Brenda lalu tak kuasa menahan ujung bibirnya yang tertarik ke atas. Dari kejauhan, ia memperhatikan setiap gerak jemari dan gurat ekspresi rupa yang tercipta kala sang kekasih tenggelam dalam dunia kecilnya. Ribuan kupu-kupu serasa memenuhi rongga dada, terpaut pada perasaan terpesona yang kini tengah mekar sempurna. Bukan hanya karena Gelora terlihat bak secarik lukisan senja paling indah di taman rumah sakit, tetapi juga karena Brenda merasa Sang Kuasa kini seperti tengah berbisik lembut padanya: Cinta selalu meliputi segala keindahan.

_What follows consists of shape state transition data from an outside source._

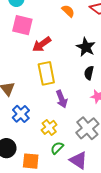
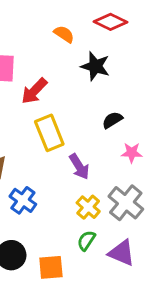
black star: (86, 47) -> (95, 66), moved
black semicircle: (89, 73) -> (112, 120), turned 56
yellow cross: (49, 127) -> (88, 207), moved

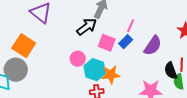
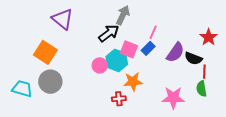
gray circle: (16, 70) -> (50, 82), moved
cyan hexagon: (95, 70) -> (117, 60), moved
black semicircle: (171, 71) -> (193, 58), moved, turned -48

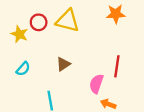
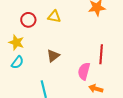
yellow triangle: (68, 21) -> (54, 17), size x0.6
yellow star: (19, 34) -> (16, 42), moved

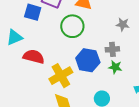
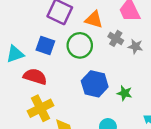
blue square: (33, 12) -> (45, 45), moved
gray cross: (112, 49) -> (116, 38), moved, turned 32
yellow cross: (61, 76) -> (40, 108), moved

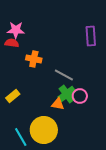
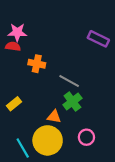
purple rectangle: (91, 36) -> (98, 39), turned -60
pink circle: (80, 96) -> (86, 137), moved
orange triangle: (58, 104) -> (54, 117), moved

"Hei," sapa Brenda ketika akhirnya telah menghampiri Gelora. Ia kemudian mengambil tempat di sebelah pria itu.

Gelora memulas senyum semringah. Alih-alih menyapa dengan 'hei' yang sama, ia malah menyapa dengan satu elusan sayang yang mendarat lembut di kepala sang residen bedah.

"Gambar apa kamu? Serius banget."

Brenda yang kepalang penasaran kemudian menilik pada lembaran pocket-sketchbook yang masih terbuka di atas genggaman Gelora. Cengiran manis Brenda memperlihatkan jajaran geliginya yang rapi. Setelah mengamati sejenak sketsa artistik itu, pandangan Brenda beralih pada pemandangan yang telah menjadi objek bagi lukisan Gelora.

Sekitar 15 meter dari tempat mereka duduk, pasangan muda-mudi lain ternyata juga tengah berada di taman itu—menikmati tenangnya senja. Yang dilukis Gelora ternyata adalah seorang perempuan muda berambut pendek yang tampak seumuran Brenda, tengah berlutut di depan seorang lelaki yang duduk di kursi roda.

Lagi dan lagi, Brenda merasa kalau Tuhan seperti tengah bicara perihal cinta tatkala gestur dua muda-mudi itu kian terasa hangat di matanya. Ia pun tak heran jika Gelora tertarik untuk mengabadikan mereka dalam sebuah sketsa kilat.

"Itu namanya Mas Hasta," tukas Brenda antusias. Ia akhirnya mengingat nama lelaki berkursi roda yang tadi dilukis Gelora.

"Pasienmu?" tanya Gelora penasaran.

Brenda menggeleng singkat. "Dia itu pasien sekaligus teman lamanya Dokter Hendra, konsulen yang kemarin nunjuk aku untuk jadi asisten satu waktu operasi batu ginjal dua hari yang lalu."